Nous disposions en prime de poignées chauffantes et de valises latérales, histoire de souligner encore les aptitudes routières et voyageuses de la bête! Le premier coup de démarreur donne le ton: le twin met un peu de temps à tourner bien rond, il lui faut quelques dizaines de secondes pour répondre aux premières sollicitations de la poignée de gaz. Celles-ci feront gentiment osciller la Guzzi sur son axe longitudinal, la rançon du couple de renversement bien présent! Nous retrouvons avec plaisir le caractère de la Griso 8V, un twin remarquablement rempli dès 2.000 tr/min, permettant de manier la moto avec sérénité jusqu'à 5.000 tr/min, régime où il se déchaîne pour grimper avec une vigueur réjouissante vers la zone rouge. Un merveilleux caractère, de vraies sensations. Facile bas dans les tours, et remarquablement puissant si nécessaire. Les quatre soupapes supplémentaires ont transfiguré ce moteur, en le dotant d'une double personnalité et d'un caractère attachant, même au niveau des vibrations.

Dévoreuse de kilomètres

Bien présentes, bien maîtrisées et donc jamais gênantes, elles participent au plaisir généreusement distillé par une mécanique remarquablement secondée par une transmission sans reproche, avec un cardan plus agréable que ceux de BMW! Le châssis, parfaitement secondé par les suspensions, permet d'exploiter les performances du moteur sans arrière pensée. Le confort, plus sec que celui de la GS, reste malgré tout d'un excellent niveau, la carrosserie apportant sa pierre à l'édifice avec une protection convaincante, hormis peut-être pour les mains et les pieds.
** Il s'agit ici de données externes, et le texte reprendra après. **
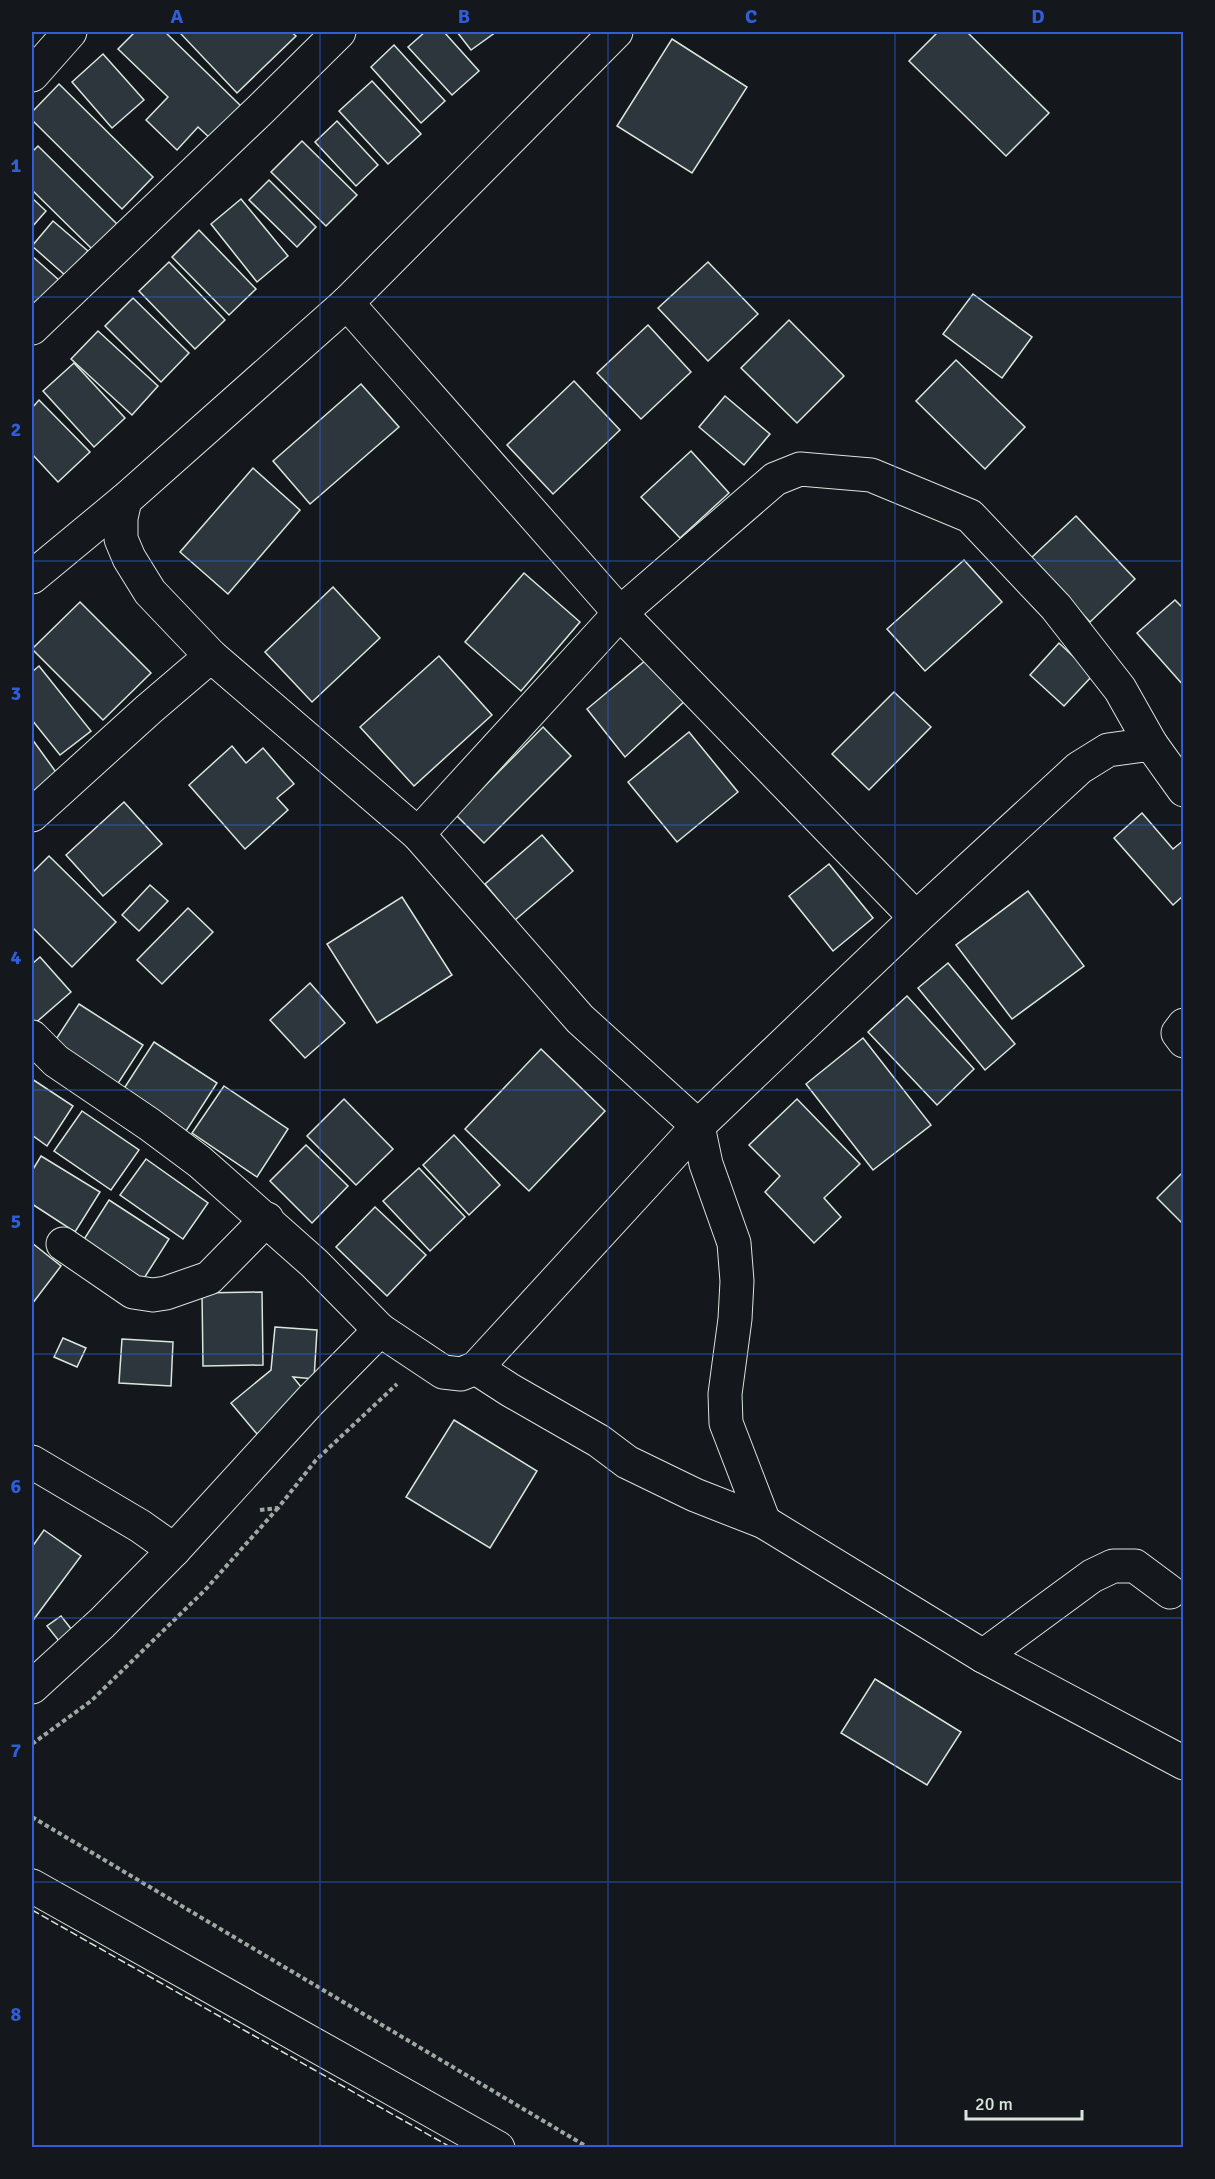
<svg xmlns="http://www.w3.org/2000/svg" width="1215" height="2179" font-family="Signika,sans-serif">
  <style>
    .building { fill: #2c363c; stroke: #d8e6dc; stroke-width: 1.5 }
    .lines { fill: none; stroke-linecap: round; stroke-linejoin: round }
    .minor-casing { stroke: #d8e6dc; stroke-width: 35 }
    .path { stroke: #9da8a2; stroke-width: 4; stroke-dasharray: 4.5 3; stroke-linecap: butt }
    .minor { stroke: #14181c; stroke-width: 33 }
    .fence { stroke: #d8e6dc; stroke-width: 1.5; stroke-dasharray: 8 3; stroke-linecap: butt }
    .grid { fill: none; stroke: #305dd8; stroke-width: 1.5; stroke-opacity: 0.55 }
    .neatline { fill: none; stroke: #305dd8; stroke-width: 2 }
    .grid-label { font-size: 20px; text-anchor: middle; font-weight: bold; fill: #305dd8 }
  </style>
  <rect width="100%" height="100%" fill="#14181c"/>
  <g class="building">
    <polygon points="135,32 165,32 242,107 211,139 198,127 177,150 146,120 168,97 118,49"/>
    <polygon points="184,32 291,32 296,36 237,93 181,34"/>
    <polygon points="425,32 444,32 479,71 452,95 408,47"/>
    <polygon points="457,32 496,32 471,50"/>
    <polygon points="938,32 967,32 1049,113 1006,156 909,61"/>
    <polygon points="672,39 747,87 692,173 617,126"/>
    <polygon points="394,45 445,101 421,123 371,67"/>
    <polygon points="103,54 144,100 112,128 72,82"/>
    <polygon points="372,81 421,134 388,164 339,111"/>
    <polygon points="59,84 153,177 122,209 32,120 32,112"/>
    <polygon points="337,121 378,165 356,186 315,142"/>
    <polygon points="302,141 357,195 326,226 271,172"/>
    <polygon points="38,146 118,225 93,250 32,190 32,152"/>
    <polygon points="269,180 316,227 297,247 249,200"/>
    <polygon points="32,198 46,211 32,227"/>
    <polygon points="241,199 288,256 257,282 211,224"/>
    <polygon points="53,221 88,251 66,276 32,246"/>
    <polygon points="199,230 256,289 229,315 172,257"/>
    <polygon points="32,256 60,281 32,310"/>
    <polygon points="169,262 225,320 195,349 139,291"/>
    <polygon points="708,262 758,314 708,361 658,308"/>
    <polygon points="973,294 1032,337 1002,378 943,334"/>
    <polygon points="133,298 189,353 161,382 105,326"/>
    <polygon points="789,320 844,376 797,423 741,368"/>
    <polygon points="648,325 691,372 641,419 597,373"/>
    <polygon points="98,331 158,386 132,415 71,359"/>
    <polygon points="956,360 1025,427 985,469 916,401"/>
    <polygon points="74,363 125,418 94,447 43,391"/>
    <polygon points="574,381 620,430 553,494 507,445"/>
    <polygon points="361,384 399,427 310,504 273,461"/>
    <polygon points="725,396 770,434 744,465 699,427"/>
    <polygon points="39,400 90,452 58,482 32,454 32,408"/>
    <polygon points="691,451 729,493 680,538 641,497"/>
    <polygon points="253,468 300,510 228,594 180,552"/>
    <polygon points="1076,516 1135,579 1090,622 1031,558"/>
    <polygon points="964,560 1002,602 925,671 887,629"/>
    <polygon points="524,573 580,622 521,691 465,642"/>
    <polygon points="333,587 380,638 312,702 265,652"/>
    <polygon points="1175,600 1184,609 1184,686 1137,633"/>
    <polygon points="80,602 151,673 103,720 32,649"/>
    <polygon points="1059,643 1093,675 1064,706 1030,675"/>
    <polygon points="439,656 492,715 414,786 360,727"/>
    <polygon points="646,660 688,698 625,757 587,709"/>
    <polygon points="39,666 91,731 60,755 32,720 32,672"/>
    <polygon points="894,692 931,727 869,790 832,754"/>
    <polygon points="543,727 571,756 484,843 456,815"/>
    <polygon points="689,732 738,792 677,842 628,782"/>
    <polygon points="32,739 61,779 32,801"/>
    <polygon points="232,746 246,763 263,748 294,784 277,798 288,810 245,849 189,785"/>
    <polygon points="124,802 162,844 103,896 66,855"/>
    <polygon points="1142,813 1173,849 1184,840 1184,895 1173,905 1114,838"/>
    <polygon points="542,835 573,871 515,920 485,884"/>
    <polygon points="49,856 116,922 72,967 32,927 32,873"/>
    <polygon points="829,864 873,918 833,951 789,896"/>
    <polygon points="150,885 168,901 139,931 122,915"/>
    <polygon points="1028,891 1084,966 1012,1019 956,945"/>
    <polygon points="402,897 452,975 377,1023 327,944"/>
    <polygon points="188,908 213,932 162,984 137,960"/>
    <polygon points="40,957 71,992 33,1025 32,964"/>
    <polygon points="948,963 1015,1044 985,1070 918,988"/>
    <polygon points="310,983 345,1023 305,1058 270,1020"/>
    <polygon points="907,996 974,1069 937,1105 868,1032"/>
    <polygon points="79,1004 143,1045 115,1088 51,1047"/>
    <polygon points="863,1038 931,1125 873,1170 806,1084"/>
    <polygon points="154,1042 217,1083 186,1131 123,1090"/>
    <polygon points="541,1049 605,1111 529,1191 465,1129"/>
    <polygon points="32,1079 73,1106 47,1146 32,1135"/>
    <polygon points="224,1086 288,1129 257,1177 192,1133"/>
    <polygon points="344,1099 393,1149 356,1185 307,1136"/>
    <polygon points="797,1099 860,1164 824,1198 841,1217 814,1243 765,1192 780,1176 749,1145"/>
    <polygon points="82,1111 139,1150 111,1190 54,1151"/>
    <polygon points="454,1135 500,1185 469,1215 423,1165"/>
    <polygon points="306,1145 348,1186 312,1223 270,1181"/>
    <polygon points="41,1156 100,1192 75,1232 32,1204 32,1171"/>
    <polygon points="146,1159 208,1203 183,1239 120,1195"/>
    <polygon points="419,1168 465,1217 430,1251 383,1201"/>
    <polygon points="1184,1171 1184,1225 1157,1198"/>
    <polygon points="109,1200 169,1239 141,1283 81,1244"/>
    <polygon points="375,1207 426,1255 387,1296 336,1247"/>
    <polygon points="32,1243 61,1266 32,1304"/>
    <polygon points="262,1292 263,1365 203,1366 202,1293"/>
    <polygon points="275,1327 317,1330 314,1379 293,1377 306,1393 257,1434 231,1403 271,1370"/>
    <polygon points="63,1338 86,1348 77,1367 54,1357"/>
    <polygon points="122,1339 173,1342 171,1386 119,1383"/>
    <polygon points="454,1420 537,1471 490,1548 406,1497"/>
    <polygon points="44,1530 81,1556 34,1619 32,1617 32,1547"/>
    <polygon points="61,1616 72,1630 59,1641 47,1626"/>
    <polygon points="875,1679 961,1732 927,1785 841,1733"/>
  </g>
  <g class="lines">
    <defs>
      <g id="minor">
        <polyline points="616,32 347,303 125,500 121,518 121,539 129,558 150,592 211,656 418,834 580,1019 698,1126 706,1164 734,1243 737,1281 735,1319 725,1394 726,1423 764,1522"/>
        <polyline points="32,75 70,32"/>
        <polyline points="347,303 620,613 916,918"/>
        <polyline points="32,328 261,109 339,32"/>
        <polyline points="32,577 125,500"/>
        <polyline points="32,815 149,709 211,656"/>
        <polyline points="418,834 620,613 775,479 800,469 871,475 970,516 1056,607 1120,689 1151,744"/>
        <polyline points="1184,1025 1178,1033 1184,1041"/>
        <polyline points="32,1037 56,1061 149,1124 200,1162 314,1263 380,1330 443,1372 461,1374 476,1368 698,1126 916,918 1079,768 1108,750 1151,744 1184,790"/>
        <polyline points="63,1244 133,1292 153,1295 166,1293 209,1278 267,1219"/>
        <polyline points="476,1368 510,1390 599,1441 627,1462 695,1495 764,1522 983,1656 1184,1763"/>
        <polyline points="32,1462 140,1526 174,1550"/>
        <polyline points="983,1656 1092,1576 1113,1566 1135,1566 1170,1592"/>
        <polyline points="32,1687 102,1623 174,1550 310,1401 380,1330"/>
        <polyline points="32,1886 498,2148"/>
      </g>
    </defs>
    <use href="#minor" class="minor-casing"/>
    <g class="path">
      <polyline points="260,1510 278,1508 316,1460 397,1384"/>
      <polyline points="32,1744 91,1701 205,1590 278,1508"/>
      <polyline points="32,1817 589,2148"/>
    </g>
    <use href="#minor" class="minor"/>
    <polyline class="fence" points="32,1910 452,2148"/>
  </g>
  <path class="grid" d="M320 32V2148M608 32V2148M895 32V2148M32 297H1184M32 561H1184M32 825H1184M32 1090H1184M32 1354H1184M32 1618H1184M32 1882H1184"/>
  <rect width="1215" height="2179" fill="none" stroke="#14181c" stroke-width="66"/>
  <path d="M966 2110v9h116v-9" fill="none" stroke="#d8e6dc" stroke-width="3"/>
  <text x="975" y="2110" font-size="18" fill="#d8e6dc" stroke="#14181c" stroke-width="4.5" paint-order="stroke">20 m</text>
  <rect x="33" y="33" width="1149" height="2113" class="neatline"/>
  <g class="grid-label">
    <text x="177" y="23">A</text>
    <text x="464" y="23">B</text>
    <text x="751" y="23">C</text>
    <text x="1038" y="23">D</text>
    <text x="16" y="172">1</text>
    <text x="16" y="436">2</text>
    <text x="16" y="700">3</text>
    <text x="16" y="964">4</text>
    <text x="16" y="1228">5</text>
    <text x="16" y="1493">6</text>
    <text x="16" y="1757">7</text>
    <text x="16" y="2021">8</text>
  </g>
</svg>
Parlons-en des mains! Elles bénéficiaient sur notre Stelvio de l'apport de poignées chauffantes, efficaces, certes, mais à la commande via l'ordinateur de bord insupportablement compliquée! Tenue de route excellente aussi, mais la Stelvio, comme beaucoup d'autres, est sensible au port des valises qui la feront flotter à haute vitesse. Rien de rédhibitoire, ceci n'apparaîtra qu'à vitesses (très) soutenues sur les autobahns, mais une Béhème se comporte mieux dans ce cas de figure. Au chapitre des freins, on voit apparaître l'ABS, évident sur ce type de moto. L'équipement de qualité (pinces Brembo à quatre pistons apposés à fixation radiale) ne laisse pas un souvenir impérissable, il remplit son office, mais ne marque guère les esprits.

Rouler autrement

Guzzi sort des motos de plus en plus abouties, et convaincantes. Si la Stelvio n'atteint pas encore la qualité de prestations de la BMW, elle s'en approche toutefois nettement. Et si objectivement elle reste encore un cran en deçà, subjectivement elle pourrait faire pencher la balance en sa faveur. Grâce entre autres à son moteur, pas vraiment plus performant mais sans doute plus vivant et attractif à l'usage, grâce à un cardan aux réactions plus discrètes que celui de l'Allemande, grâce à un nom qui en fera rêver certains, en dépit d'un réseau encore à construire et d'un prix qui s'aligne sans vergogne sur celui de sa concurrente, 13.990€, trop cher pour damer le pion à l'impériale BMW.